7.1 years ago by
There really is no better advice than as posted above: use PAML!
To expand a bit: PAML is the accepted standard for codon-level selection analyses and is used in a sizable proportion of publications that mention either the words 'evolution' or 'selection'. The
codeml sub-program is what you'd want to use: it supports nearly everything you might want to test with respect to estimating dN/dS or detecting / quantifying purifying or positive selection in genes using codon alignments.
Common tasks performed with
- Estimating a single dN/dS ratio (roughly equivalent to Ka/Ks) for a single alignment of coding sequences. This gives a ballpark figure for the amount of protein-level selective constraint experienced by a gene. But be warned, most genes do not evolve homogenously along their length -- different domains (extracellular vs. intracellular, for example) may experience drastically different levels of constraint.
- Identifying different dN/dS ratios in different branches of a phylogenetic tree
- Identifying genes with individual sites or regions under positive selection, sometimes in specific branches of a tree.
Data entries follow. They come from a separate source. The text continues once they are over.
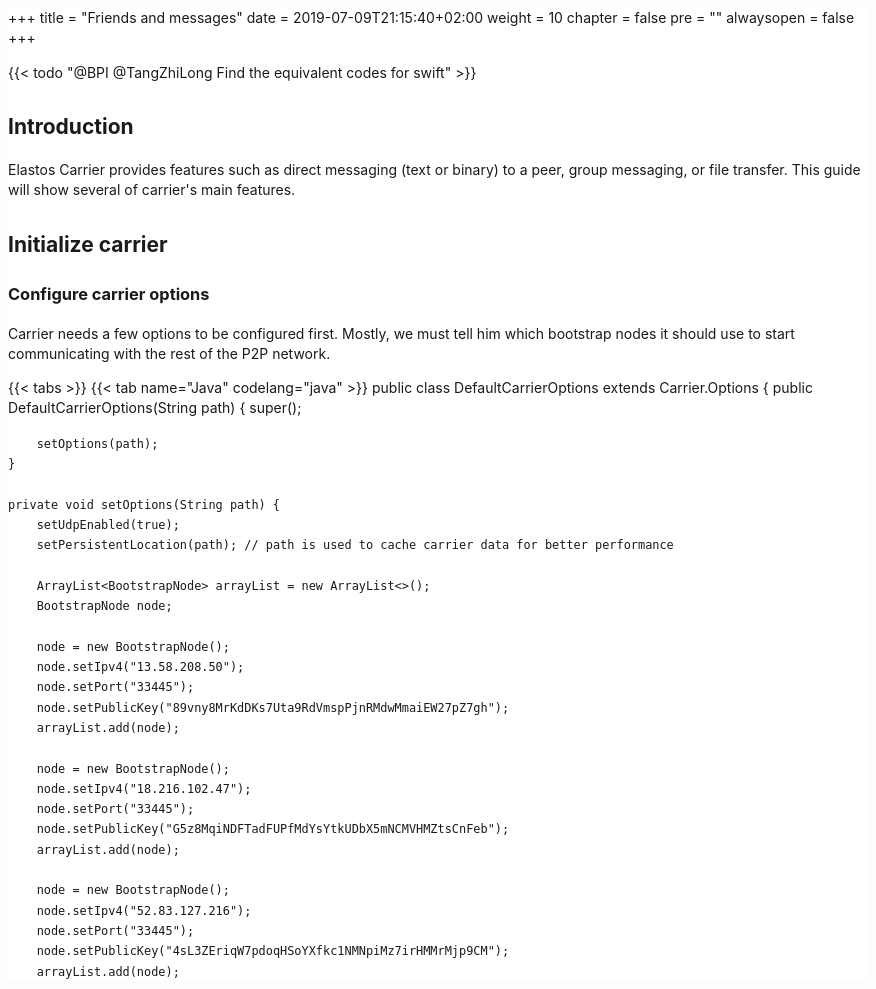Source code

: +++
title = "Friends and messages"
date = 2019-07-09T21:15:40+02:00
weight = 10
chapter = false
pre = ""
alwaysopen = false
+++

{{< todo "@BPI @TangZhiLong Find the equivalent codes for swift" >}}

## Introduction

Elastos Carrier provides features such as direct messaging (text or binary) to a peer, group messaging, or file transfer. This guide will show several of carrier's main features.

## Initialize carrier

### Configure carrier options

Carrier needs a few options to be configured first. Mostly, we must tell him which bootstrap nodes it should use to start communicating with the rest of the P2P network.

{{< tabs >}} 
    {{< tab name="Java" codelang="java" >}} 
public class DefaultCarrierOptions extends Carrier.Options {
    public DefaultCarrierOptions(String path) {
        super();

        setOptions(path);
    }

    private void setOptions(String path) {
        setUdpEnabled(true);
        setPersistentLocation(path); // path is used to cache carrier data for better performance

        ArrayList<BootstrapNode> arrayList = new ArrayList<>();
        BootstrapNode node;

        node = new BootstrapNode();
        node.setIpv4("13.58.208.50");
        node.setPort("33445");
        node.setPublicKey("89vny8MrKdDKs7Uta9RdVmspPjnRMdwMmaiEW27pZ7gh");
        arrayList.add(node);

        node = new BootstrapNode();
        node.setIpv4("18.216.102.47");
        node.setPort("33445");
        node.setPublicKey("G5z8MqiNDFTadFUPfMdYsYtkUDbX5mNCMVHMZtsCnFeb");
        arrayList.add(node);

        node = new BootstrapNode();
        node.setIpv4("52.83.127.216");
        node.setPort("33445");
        node.setPublicKey("4sL3ZEriqW7pdoqHSoYXfkc1NMNpiMz7irHMMrMjp9CM");
        arrayList.add(node);
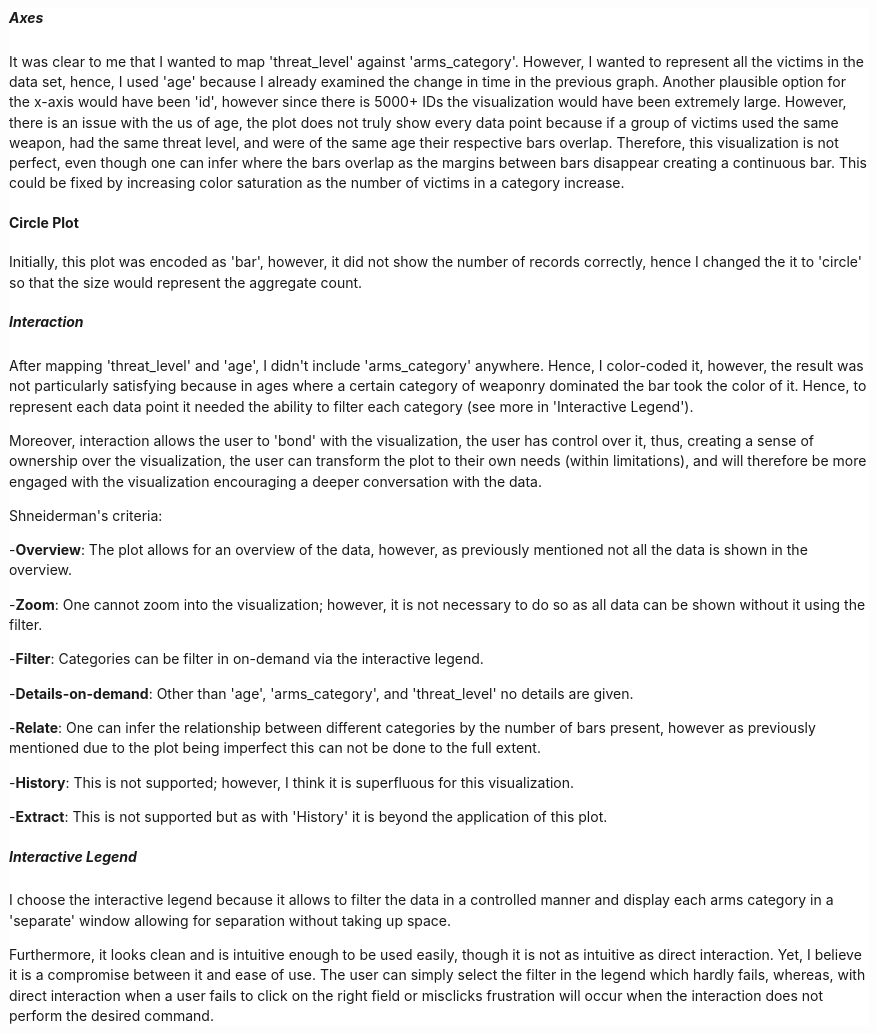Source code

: ##### Axes

It was clear to me that I wanted to map 'threat_level' against 'arms_category'. However, I wanted to represent all the victims in the data set, hence, I used 'age' because I already examined the change in time in the previous graph. Another plausible option for the x-axis would have been 'id', however since there is 5000+ IDs the visualization would have been extremely large. However, there is an issue with the us of age, the plot does not truly show every data point because if a group of victims used the same weapon, had the same threat level, and were of the same age their respective bars overlap. Therefore, this visualization is not perfect, even though one can infer where the bars overlap as the margins between bars disappear creating a continuous bar. This could be fixed by increasing color saturation as the number of victims in a category increase.

#### Circle Plot

Initially, this plot was encoded as 'bar', however, it did not show the number of records correctly, hence I changed the it to 'circle' so that the size would represent the aggregate count.

##### Interaction

After mapping 'threat_level' and 'age', I didn't include 'arms_category' anywhere. Hence, I color-coded it, however, the result was not particularly satisfying because in ages where a certain category of weaponry dominated the bar took the color of it. Hence, to represent each data point it needed the ability to filter each category (see more in 'Interactive Legend').

Moreover, interaction allows the user to 'bond' with the visualization, the user has control over it, thus, creating a sense of ownership over the visualization, the user can transform the plot to their own needs (within limitations), and will therefore be more engaged with the visualization encouraging a deeper conversation with the data.

Shneiderman's criteria:

-**Overview**: The plot allows for an overview of the data, however, as previously mentioned not all the data is shown in the overview.

-**Zoom**: One cannot zoom into the visualization; however, it is not necessary to do so as all data can be shown without it using the filter.

-**Filter**: Categories can be filter in on-demand via the interactive legend.

-**Details-on-demand**: Other than 'age', 'arms_category', and 'threat_level' no details are given.

-**Relate**: One can infer the relationship between different categories by the number of bars present, however as previously mentioned due to the plot being imperfect this can not be done to the full extent.

-**History**: This is not supported; however, I think it is superfluous for this visualization.

-**Extract**: This is not supported but as with 'History' it is beyond the application of this plot.

##### Interactive Legend

I choose the interactive legend because it allows to filter the data in a controlled manner and display each arms category in a 'separate' window allowing for separation without taking up space.

Furthermore, it looks clean and is intuitive enough to be used easily, though it is not as intuitive as direct interaction. Yet, I believe it is a compromise between it and ease of use. The user can simply select the filter in the legend which hardly fails, whereas, with direct interaction when a user fails to click on the right field or misclicks frustration will occur when the interaction does not perform the desired command.
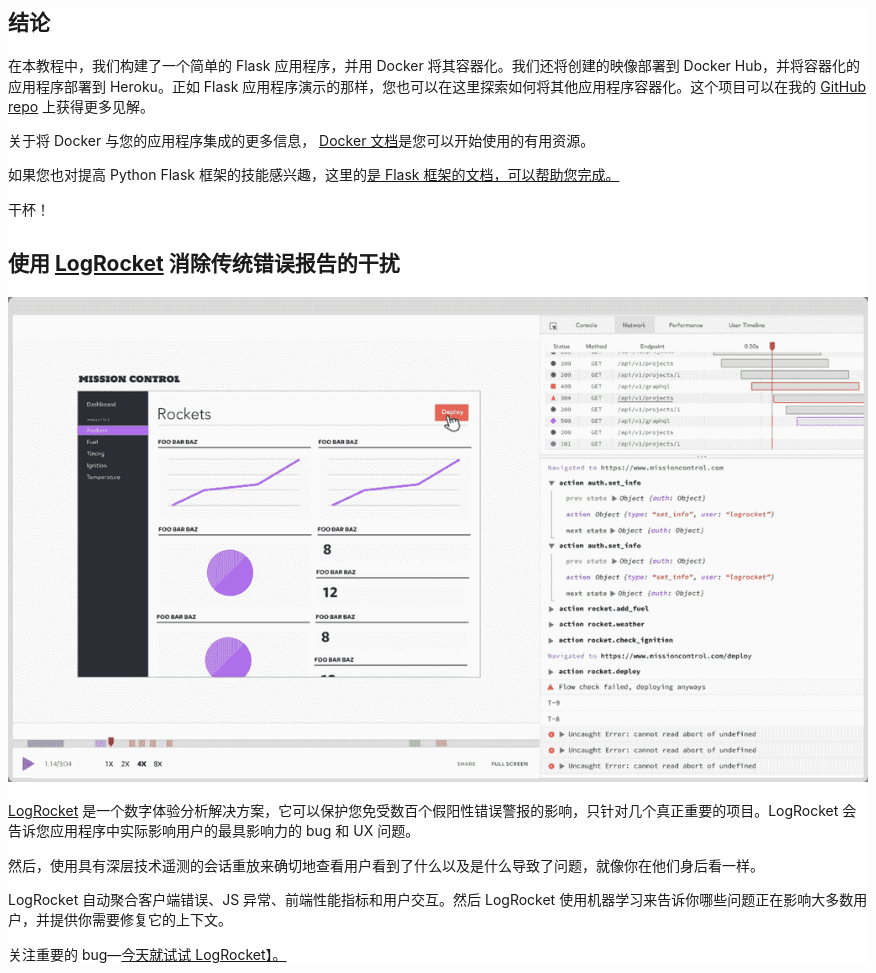 ## 结论

在本教程中，我们构建了一个简单的 Flask 应用程序，并用 Docker 将其容器化。我们还将创建的映像部署到 Docker Hub，并将容器化的应用程序部署到 Heroku。正如 Flask 应用程序演示的那样，您也可以在这里探索如何将其他应用程序容器化。这个项目可以在我的 [GitHub repo](https://github.com/olu-damilare/flask-docker) 上获得更多见解。

关于将 Docker 与您的应用程序集成的更多信息， [Docker 文档](https://docs.docker.com/)是您可以开始使用的有用资源。

如果您也对提高 Python Flask 框架的技能感兴趣，这里的[是 Flask 框架的文档，可以帮助您完成。](https://flask.palletsprojects.com/en/2.0.x/)

干杯！

## 使用 [LogRocket](https://lp.logrocket.com/blg/signup) 消除传统错误报告的干扰

[![LogRocket Dashboard Free Trial Banner](img/d6f5a5dd739296c1dd7aab3d5e77eeb9.png)](https://lp.logrocket.com/blg/signup)

[LogRocket](https://lp.logrocket.com/blg/signup) 是一个数字体验分析解决方案，它可以保护您免受数百个假阳性错误警报的影响，只针对几个真正重要的项目。LogRocket 会告诉您应用程序中实际影响用户的最具影响力的 bug 和 UX 问题。

然后，使用具有深层技术遥测的会话重放来确切地查看用户看到了什么以及是什么导致了问题，就像你在他们身后看一样。

LogRocket 自动聚合客户端错误、JS 异常、前端性能指标和用户交互。然后 LogRocket 使用机器学习来告诉你哪些问题正在影响大多数用户，并提供你需要修复它的上下文。

关注重要的 bug—[今天就试试 LogRocket】。](https://lp.logrocket.com/blg/signup-issue-free)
PAML and codeml are complicated (and sometimes finicky) programs, with dozens of analyses available depending on how you configure them. In order to use it well, you'll really want to either:
- Read the documentation
- Read one or two of Ziheng Yang's many publications about the models PAML implements and the applications it enables
- Look at the examples in the PAML download package.
Regarding the 'true relation between conservation and selection': the codon models implemented by PAML are more sensible than amino acid-based measures for measuring selection pressures acting on proteins because they offer built-in 'correction' for synonymous mutation rates (as long as synonymous sites are evolving neutrally, which seems to be largely the case with smallish population sizes).
Amino-acid based measures of evolutionary conservation are not so well normalized, because the rate of amino acid change is the result of a combination of mutation rate plus selection for conservation of protein structure and function. Codon models, on the other hand, use DNA alignments of coding regions and an explicit model incorporating the genetic code to estimate the amount of natural selection for or against protein-level changes. To paraphrase Ziheng Yang's Computational Molecular Evolution: dN/dS represents the ratio between the rate at which a protein is evolving to the rate at which it would be evolving were it a non-structured, non-functional string of DNA characters.